▶ Problem description
Render the lines of the records as a JSON list of strings, one string per line with blank lines left out, starting at the line holding "List the series" and running through the end of the records, both ends included.

▶ Source material
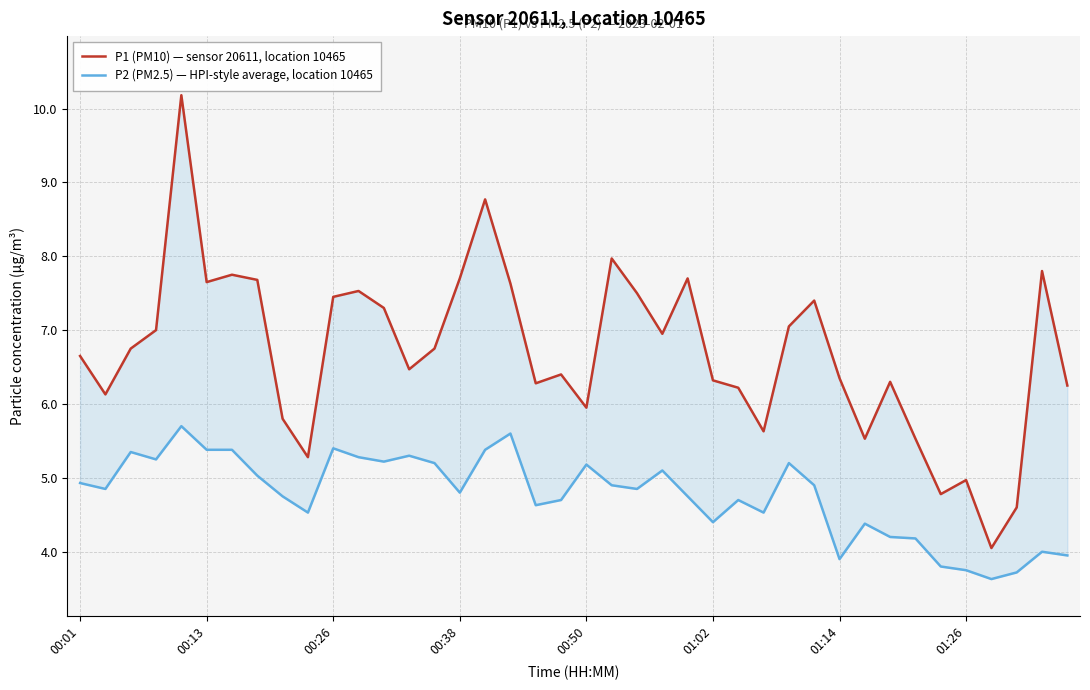

Reading right to left, list all the values displayed in this chart.

P1 (PM10) — sensor 20611, location 10465: 6.2	7.8	4.6	4.0	5.0	4.8	5.5	6.3	5.5	6.3	7.4	7.0	5.6	6.2	6.3	7.7	7.0	7.5	8.0	6.0	6.4	6.3	7.6	8.8	7.7	6.8	6.5	7.3	7.5	7.5	5.3	5.8	7.7	7.8	7.7	10.2	7.0	6.8	6.1	6.7
P2 (PM2.5) — HPI-style average, location 10465: 4.0	4.0	3.7	3.6	3.8	3.8	4.2	4.2	4.4	3.9	4.9	5.2	4.5	4.7	4.4	4.8	5.1	4.8	4.9	5.2	4.7	4.6	5.6	5.4	4.8	5.2	5.3	5.2	5.3	5.4	4.5	4.8	5.0	5.4	5.4	5.7	5.2	5.3	4.8	4.9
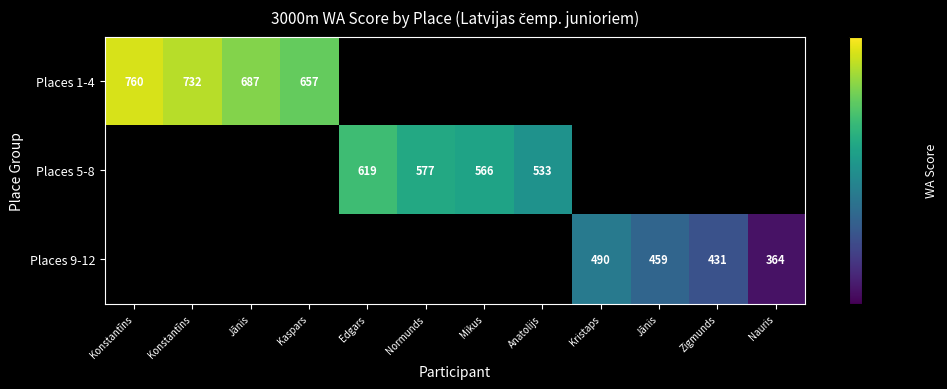

The Places 5-8 series shows 577.0 at Normunds. True or false?

True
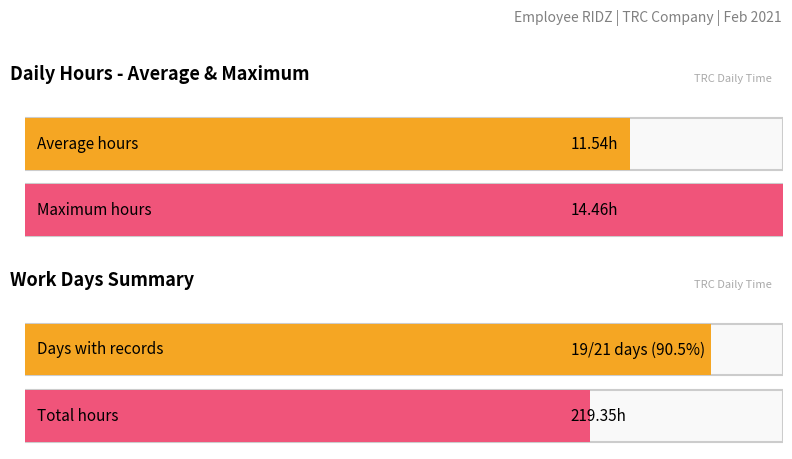

What is the sum of all values?

219.3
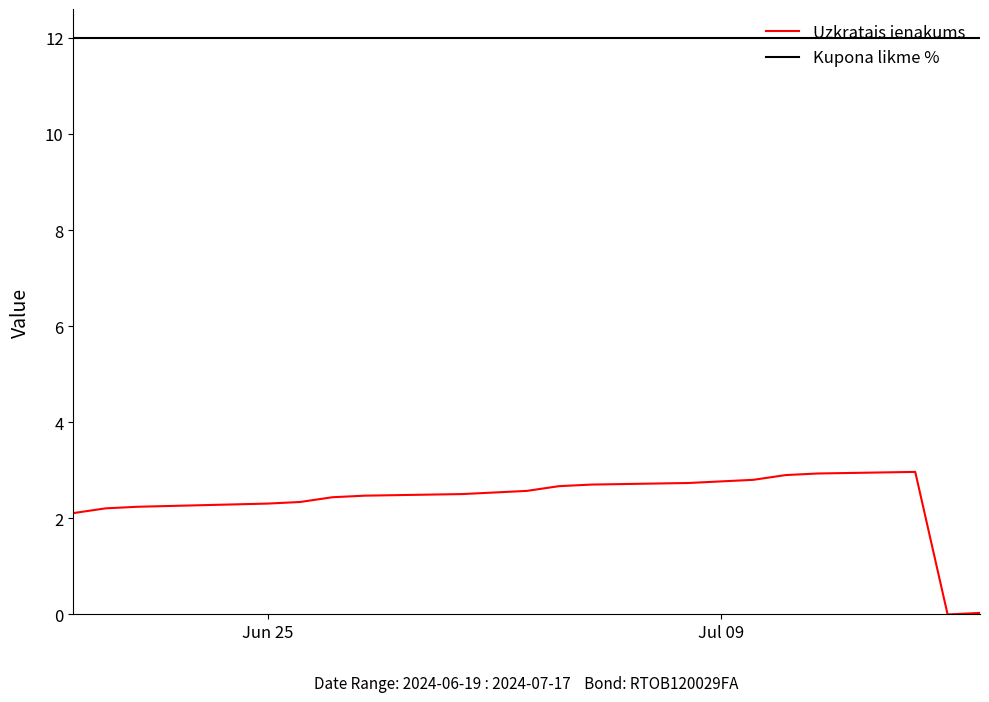

True or false: Kupona likme % and Uzkratais ienakums cross at least once.

False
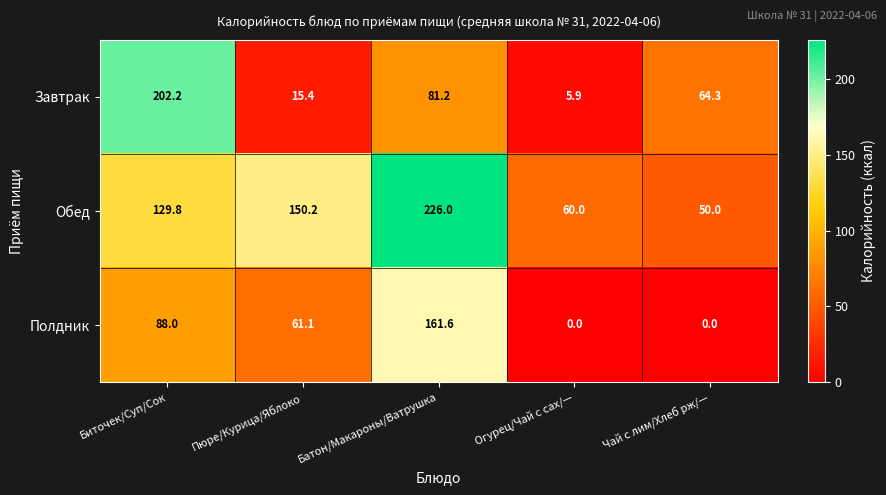

How many data points in Обед are less than 129?

2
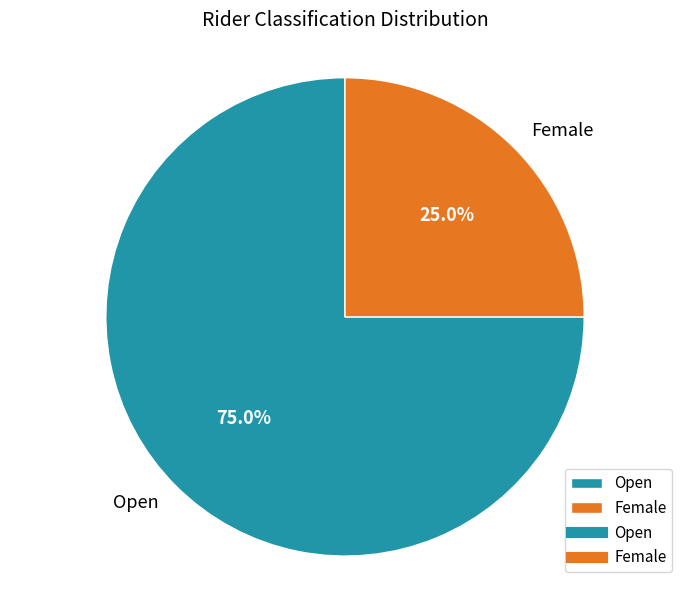

The Open slice represents 67% of the pie. True or false?

False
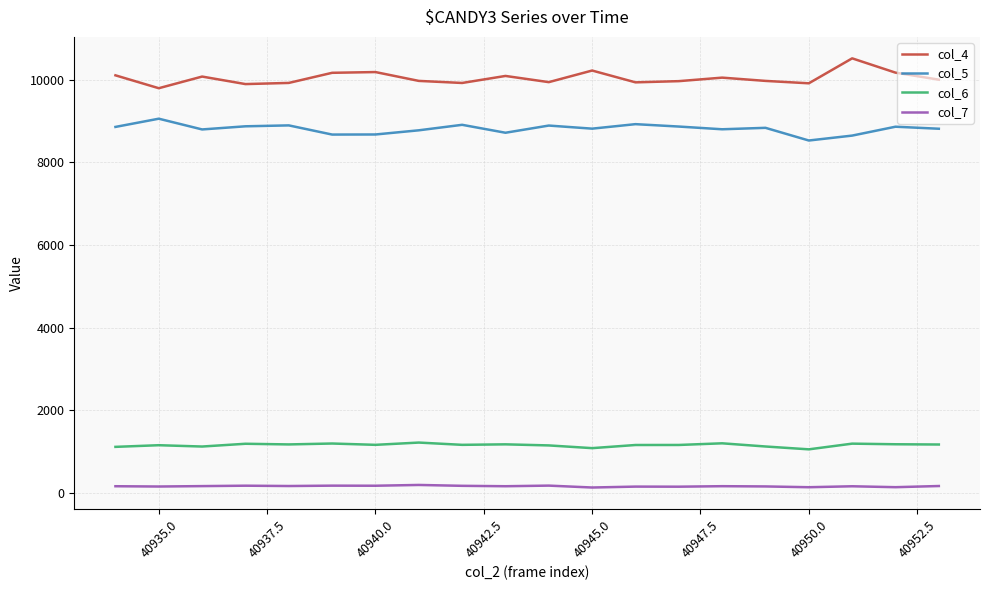

List the series in order of their peak value, highest first.

col_4, col_5, col_6, col_7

▶ Your solution
[
  "List the series in order of their peak value, highest first.",
  "col_4, col_5, col_6, col_7"
]